Updated: Sep 21
There are two categories of active traders: Day Traders - those to make numerous trade during the day based on technical analysis) and Swing Traders – traders who identify “swings” movements or patterns over period of a few days. Both are considered short term profit takers, compared to longer term position trading or investing, but they differ in their time frame.. Some traders prefer to be skillful day traders or even scalpers due to available capital, time and psychology while others would prefer take the slightly longer term swing trading approach. Others can choose to be long term position investors, do part time swing trading and also occasionally dabble in day trading. So which strategy is better?
The day trader makes numerous smaller profits over multiple trades per day and cap losses on unprofitable transactions, they do not hold their positions over night. Successful day traders need to have control over their emotions, possess discipline, diligence and make quick decisions (with fast reflexes) as they need to be highly skilled to scour multiple screens to identify opportunities, using short term buy and sell signals and quickly exploit them. It takes a certain personality to sustain day trader’s lifestyle. The day trader needs to not work full time, take a flexible schedule, working at own pace. They need to focus at least 2 hours per day excluding preparation time and chart/trading review which would take another 1-2 hours.. They however could spend a lot in commissions due to the high trading volume and also on special software. Capital requirements plays a part: Day trading stocks in the US requires an account balance of at least $25,000.

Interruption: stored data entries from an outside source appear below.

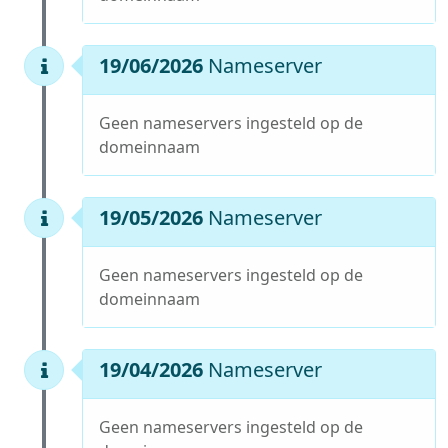
19/06/2026
Nameserver
Geen nameservers ingesteld op de
domeinnaam
19/05/2026
Nameserver
Geen nameservers ingesteld op de
domeinnaam
19/04/2026
Nameserver
Geen nameservers ingesteld op de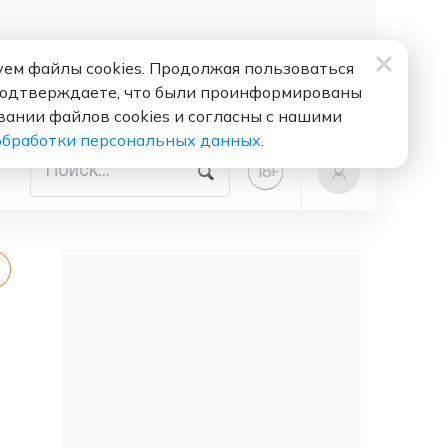
ем файлы cookies. Продолжая пользоваться
подтверждаете, что были проинформированы
вании файлов cookies и согласны с нашими
обработки персональных данных
.
+
18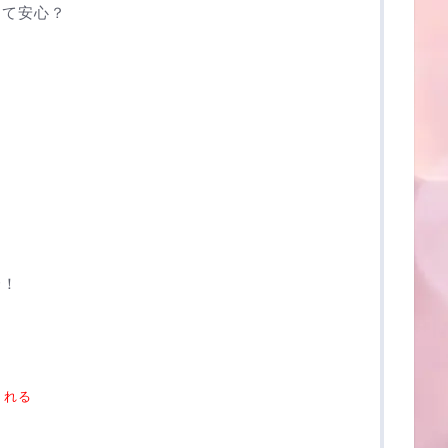
くて安心？
介！
くれる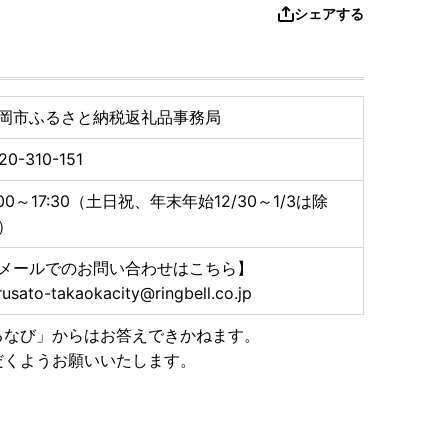
シェアする
岡市ふるさと納税返礼品事務局
20-310-151
:00～17:30（土日祝、年末年始12/30～1/3は除
）
メールでのお問い合わせはこちら】
rusato-takaokacity@ringbell.co.jp
るなび」からはお答えできかねます。
だくようお願いいたします。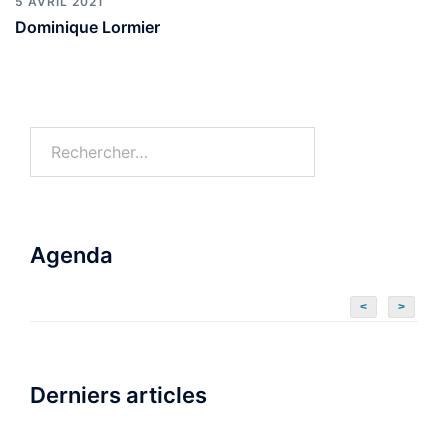
5 AVRIL 2021
Dominique Lormier
Agenda
<
>
Derniers articles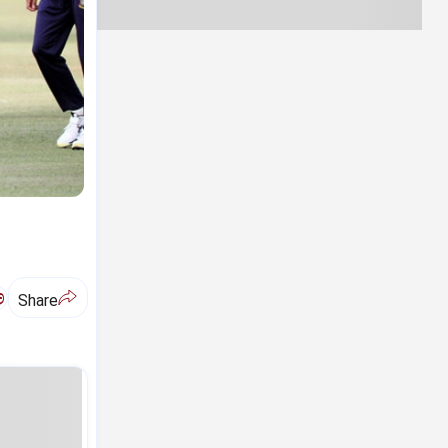
ಅ
Share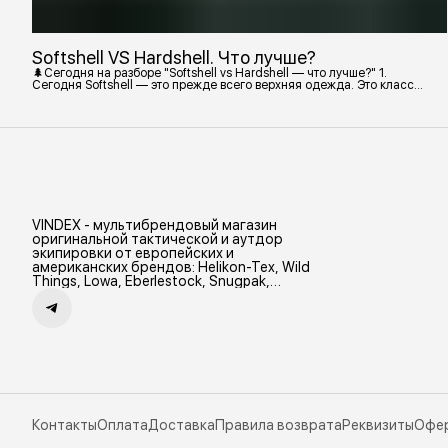
Softshell VS Hardshell. Что лучше?
🌲Сегодня на разборе "Softshell vs Hardshell — что лучше?" 1.
Сегодня Softshell — это прежде всего верхняя одежда. Это класс
тёплой и эластичной одежды, созданной объединить комфорт флиса
и ветрозащиту в одном слое. Внутри бывают разные типы: •
Влагозащитный мембранный Softshell. Когда необходима вещь с
максимально прочной, эластичной тканью. • Ветрозащитный
мембранный Softshell Демисезонная гор
VINDEX - мультибрендовый магазин
оригинальной тактической и аутдор
экипировки от европейских и
американских брендов: Helikon-Tex, Wild
Things, Lowa, Eberlestock, Snugpak,
Zamberlan и др.
Контакты
Оплата
Доставка
Правила возврата
Реквизиты
Офе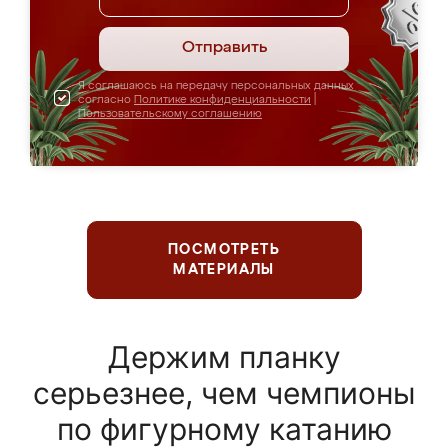
Отправить
Я соглашаюсь на передачу персональных данных
согласно
Политике конфиденциальности
|
Пользовательскому соглашению
ПОСМОТРЕТЬ
МАТЕРИАЛЫ
Держим планку
серьезнее, чем чемпионы
по фигурному катанию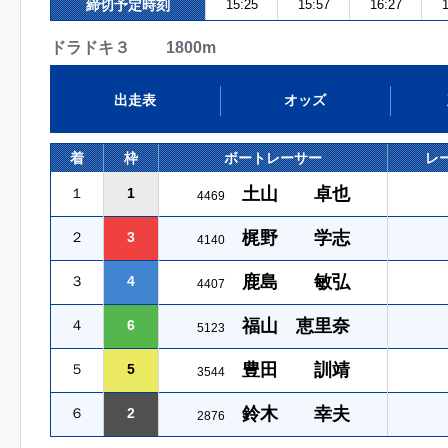
締切予定時刻
15:25
15:57
16:27
1
ドラドキ３ 1800m
出走表
オッズ
着
枠
ボートレーサー
レ
土山 卓也
１
1
4469
梶野 学志
２
3
4140
鹿島 敏弘
３
4
4407
福山 恵里奈
４
6
5123
豊田 訓靖
５
5
3544
鈴木 幸夫
６
2
2876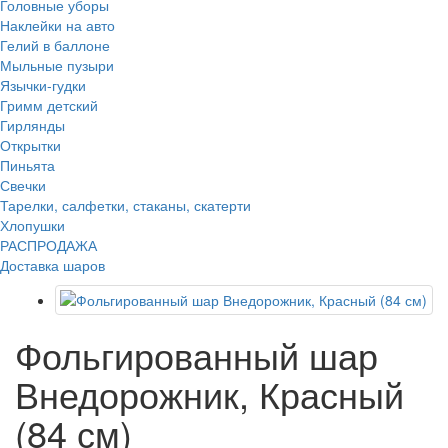
Головные уборы
Наклейки на авто
Гелий в баллоне
Мыльные пузыри
Язычки-гудки
Гримм детский
Гирлянды
Открытки
Пиньята
Свечки
Тарелки, салфетки, стаканы, скатерти
Хлопушки
РАСПРОДАЖА
Доставка шаров
Фольгированный шар
Внедорожник, Красный
(84 см)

Swing trading makes multiple trades per week instead of days, leaving their positions overnight and have option to set stop losses. Their objective is to make fewer but substantial gains more slowly, using trend and momentum indicators and some fundamental analysis. They do not spend a lot of time in front of their screens and could do this is part-time basis, many swing traders invest one hr per night to locate new trades and update orders on current position a few times per week. They also do not need special equipment. However, they also have the risk of larger losses due to their longer holding positions. Maximum leverage for swing traders are usually two times one's capital compered to day trading where margins are four times one's capital.
So, to conclude, the choice of swing trading or day trading depends on a few considerations. Day trading needs to be done on the effective hours when the market is open and active, if this time is not available, swing trading will be better since they are not affected by the minute movements, they could look at daily charts and even place trades after market hours. Also, if you have difficulty sustaining focus at least 2 hours a day during market hours in a continuous basis or have problems with quick reflexes, while taking the mental the stress , you should choose to go for swing traders. Finally, if your account balance is below $25,000, there is no option to be a day trader.